RO-FIGS: Efficient and Expressive Tree-Based Ensembles for Tabular Data
Urška Matjašec, Nikola Simidjievski, Mateja Jamnik
TL;DR
RO-FIGS tackles the expressiveness bottleneck of traditional tree ensembles on tabular data by introducing oblique, multivariate splits learned from random feature subsets within an additive boosting-like framework. It builds compact ensembles (often fewer than five trees) that can capture feature interactions more efficiently than univariate splits, while maintaining interpretability through sparse oblique components and SHAP-aligned analyses.

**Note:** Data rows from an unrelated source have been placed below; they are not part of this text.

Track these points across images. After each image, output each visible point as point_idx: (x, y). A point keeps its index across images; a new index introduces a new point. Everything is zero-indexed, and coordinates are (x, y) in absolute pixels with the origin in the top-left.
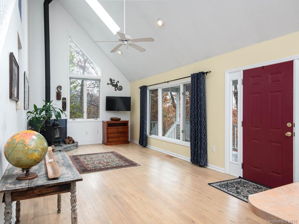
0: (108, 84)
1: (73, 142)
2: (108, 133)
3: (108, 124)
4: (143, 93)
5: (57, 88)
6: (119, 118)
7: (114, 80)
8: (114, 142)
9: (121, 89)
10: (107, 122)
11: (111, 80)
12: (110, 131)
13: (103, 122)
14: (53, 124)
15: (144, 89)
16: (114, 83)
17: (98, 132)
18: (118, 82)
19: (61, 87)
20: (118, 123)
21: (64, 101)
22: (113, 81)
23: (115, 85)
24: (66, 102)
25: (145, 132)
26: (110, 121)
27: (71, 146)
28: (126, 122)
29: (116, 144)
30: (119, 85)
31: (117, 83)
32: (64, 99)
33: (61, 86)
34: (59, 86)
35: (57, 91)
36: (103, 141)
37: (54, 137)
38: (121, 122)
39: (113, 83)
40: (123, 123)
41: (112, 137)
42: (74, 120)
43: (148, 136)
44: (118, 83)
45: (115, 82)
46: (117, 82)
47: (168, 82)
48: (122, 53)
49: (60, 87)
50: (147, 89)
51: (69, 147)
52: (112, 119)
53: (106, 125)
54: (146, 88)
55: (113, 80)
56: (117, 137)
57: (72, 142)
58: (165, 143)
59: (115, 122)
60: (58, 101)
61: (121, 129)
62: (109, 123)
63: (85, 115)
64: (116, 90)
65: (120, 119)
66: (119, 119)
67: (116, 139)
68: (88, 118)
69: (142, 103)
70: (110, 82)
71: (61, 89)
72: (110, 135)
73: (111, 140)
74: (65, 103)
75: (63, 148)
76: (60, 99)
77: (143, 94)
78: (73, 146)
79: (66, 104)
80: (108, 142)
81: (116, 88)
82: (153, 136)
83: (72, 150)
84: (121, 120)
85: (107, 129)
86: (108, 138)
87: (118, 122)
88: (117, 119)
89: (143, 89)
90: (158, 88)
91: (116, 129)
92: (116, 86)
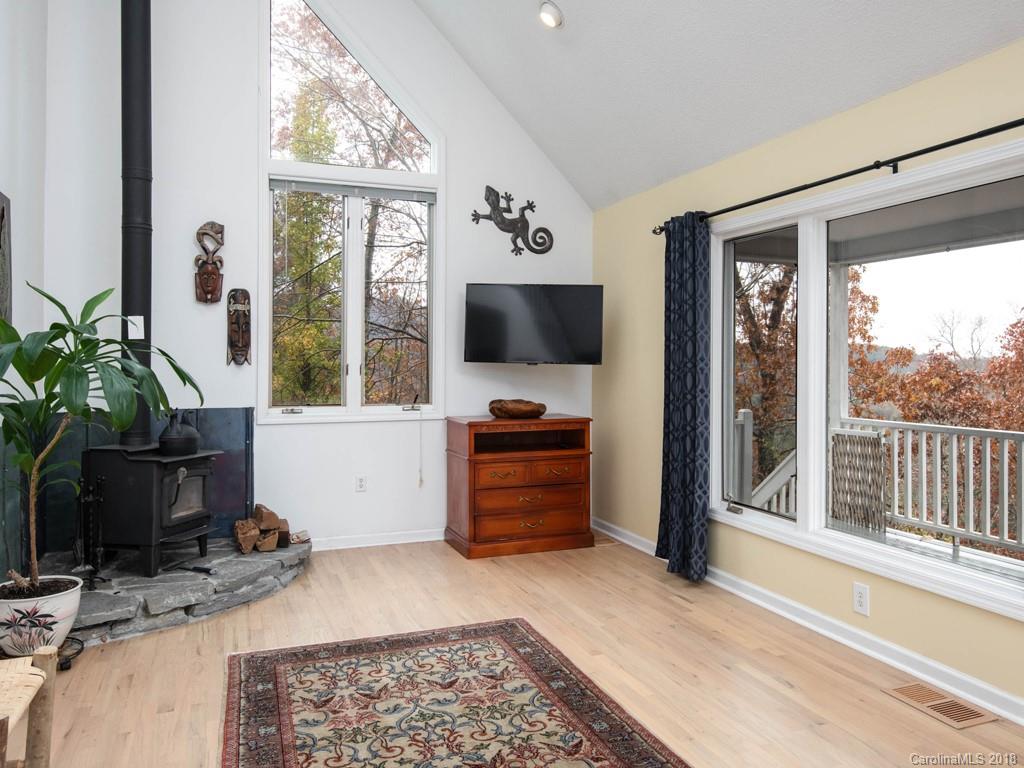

Empirical results on 22 real-world datasets show RO-FIGS achieves leading performance with smaller models; statistical tests confirm significance over several baselines, and ablation studies highlight the value of oblique splits and the minimum impurity decrease stopping rule. The work provides a practical, interpretable approach for balanced accuracy and model simplicity in real-world tabular data tasks, with an available implementation for broader adoption.
Abstract
Tree-based models are often robust to uninformative features and can accurately capture non-smooth, complex decision boundaries. Consequently, they often outperform neural network-based models on tabular datasets at a significantly lower computational cost. Nevertheless, the capability of traditional tree-based ensembles to express complex relationships efficiently is limited by using a single feature to make splits. To improve the efficiency and expressiveness of tree-based methods, we propose Random Oblique Fast Interpretable Greedy-Tree Sums (RO-FIGS). RO-FIGS builds on Fast Interpretable Greedy-Tree Sums, and extends it by learning trees with oblique or multivariate splits, where each split consists of a linear combination learnt from random subsets of features. This helps uncover interactions between features and improves performance. The proposed method is suitable for tabular datasets with both numerical and categorical features. We evaluate RO-FIGS on 22 real-world tabular datasets, demonstrating superior performance and much smaller models over other tree- and neural network-based methods. Additionally, we analyse their splits to reveal valuable insights into feature interactions, enriching the information learnt from SHAP summary plots, and thereby demonstrating the enhanced interpretability of RO-FIGS models. The proposed method is well-suited for applications, where balance between accuracy and interpretability is essential.